Fall 2019

 

Alison Hawthorne Deming

September 18 at 7 pm
New York Room, Cooper Hall

Alison Hawthorne Deming received the 1994 Walt Whitman Award of the Academy of American Poets for her first poetry collection, Science and Other Poems. More recent collections include Stairway to Heaven, Genius Loci and Rope. Her newest essay collection is Zoologies: On Animals and the Human Spirit. A recent Guggenheim Fellow, Deming teaches at the University of Arizona.


Ishion Hutchinson

October 2 at 7 pm
New York Room, Cooper Hall

Ishion Hutchinson was born in Port Antonio, Jamaica. He is the author of two poetry collections — Far District and House of Lords and Commons. He is the recipient of the National Book Critics Circle Award for Poetry, a Guggenheim Fellowship, the Whiting Writers Award, the PEN/Joyce Osterweil Award and the Larry Levis Prize from the Academy of American Poets. Hutchinson teaches at Cornell University.


Sevinç Türkkan

October 16 at 7 pm
New York Room, Cooper Hall

Sevinç Türkkan teaches at the Univ. of Rochester. Her translation of Turkish novelist Aslı Erdo˘gan’s The Stone Building and Other Stories was a finalist for the 2019 PEN Translation Award. She is currently writing a book titled Translation Criticism and the Construction of World Literature. Aslı Erdo˘gan has published novels, collections of short stories, and selections from her political essays. She currently lives in Germany.


Wang Ping

October 30 at 7 pm
New York Room, Cooper Hall

Wang Ping is the author of the poetry collections, The Magic Whip, Of Flesh & Spirit, and Ten Thousand Waves; the cultural study, Aching for Beauty: Footbinding in China; the novel Foreign Devil; and a book of creative nonfiction, Life of Miracles along the Yangtze and Mississippi, which received the 2017 AWP Award Series for Creative Nonfiction). She is also the editor and co-translator of the anthology New Generation: Poetry from China Today.

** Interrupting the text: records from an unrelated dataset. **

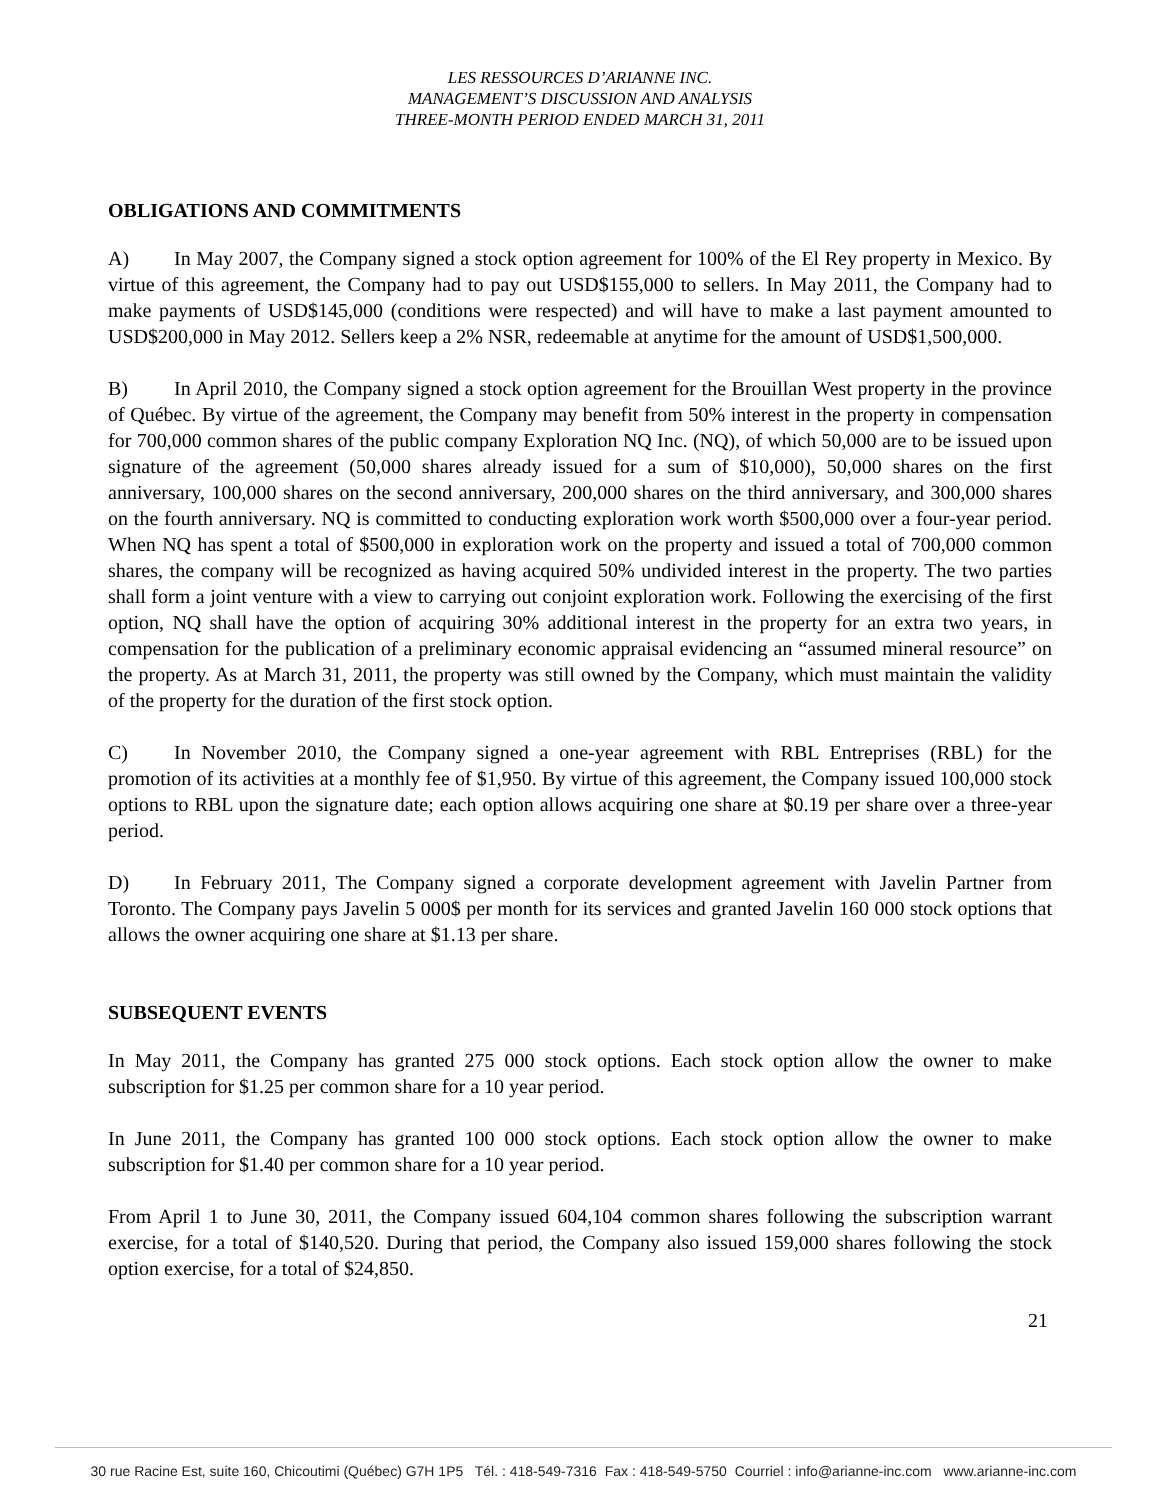LES RESSOURCES D’ARIANNE INC.
MANAGEMENT’S DISCUSSION AND ANALYSIS
THREE-MONTH PERIOD ENDED MARCH 31, 2011
OBLIGATIONS AND COMMITMENTS
A) In May 2007, the Company signed a stock option agreement for 100% of the El Rey property in Mexico. By virtue of this agreement, the Company had to pay out USD$155,000 to sellers. In May 2011, the Company had to make payments of USD$145,000 (conditions were respected) and will have to make a last payment amounted to USD$200,000 in May 2012. Sellers keep a 2% NSR, redeemable at anytime for the amount of USD$1,500,000.
B) In April 2010, the Company signed a stock option agreement for the Brouillan West property in the province of Québec. By virtue of the agreement, the Company may benefit from 50% interest in the property in compensation for 700,000 common shares of the public company Exploration NQ Inc. (NQ), of which 50,000 are to be issued upon signature of the agreement (50,000 shares already issued for a sum of $10,000), 50,000 shares on the first anniversary, 100,000 shares on the second anniversary, 200,000 shares on the third anniversary, and 300,000 shares on the fourth anniversary. NQ is committed to conducting exploration work worth $500,000 over a four-year period. When NQ has spent a total of $500,000 in exploration work on the property and issued a total of 700,000 common shares, the company will be recognized as having acquired 50% undivided interest in the property. The two parties shall form a joint venture with a view to carrying out conjoint exploration work. Following the exercising of the first option, NQ shall have the option of acquiring 30% additional interest in the property for an extra two years, in compensation for the publication of a preliminary economic appraisal evidencing an “assumed mineral resource” on the property. As at March 31, 2011, the property was still owned by the Company, which must maintain the validity of the property for the duration of the first stock option.
C) In November 2010, the Company signed a one-year agreement with RBL Entreprises (RBL) for the promotion of its activities at a monthly fee of $1,950. By virtue of this agreement, the Company issued 100,000 stock options to RBL upon the signature date; each option allows acquiring one share at $0.19 per share over a three-year period.
D) In February 2011, The Company signed a corporate development agreement with Javelin Partner from Toronto. The Company pays Javelin 5 000$ per month for its services and granted Javelin 160 000 stock options that allows the owner acquiring one share at $1.13 per share.
SUBSEQUENT EVENTS
In May 2011, the Company has granted 275 000 stock options. Each stock option allow the owner to make subscription for $1.25 per common share for a 10 year period.
In June 2011, the Company has granted 100 000 stock options. Each stock option allow the owner to make subscription for $1.40 per common share for a 10 year period.
From April 1 to June 30, 2011, the Company issued 604,104 common shares following the subscription warrant exercise, for a total of $140,520. During that period, the Company also issued 159,000 shares following the stock option exercise, for a total of $24,850.
21
30 rue Racine Est, suite 160, Chicoutimi (Québec) G7H 1P5 Tél. : 418-549-7316 Fax : 418-549-5750 Courriel : info@arianne-inc.com www.arianne-inc.com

Nathan Englander - Writer’s Voice

November 13 at 7:30 pm
Rochester Educational Opportunity Center, 161 Chestnut St. in Rochester

Nathan Englander is the author of the story collections For the Relief of Unbearable Urges, and What We Talk About When We Talk About Anne Frank, and the novels The Ministry of Special Cases and, most recently, kaddish.com. Englander is the recipient of a Guggenheim Fellowship, a PEN/Malamud Award, the Frank O’Connor Award, and the Sue Kaufman Prize from the American Academy of Arts & Letters. He is Distinguished Writer in Residence at NYU and lives in Brooklyn, with his wife and daughter.

The Writer’s Voice is made possible through the generous support of the Ingersoll Family Endowment Fund.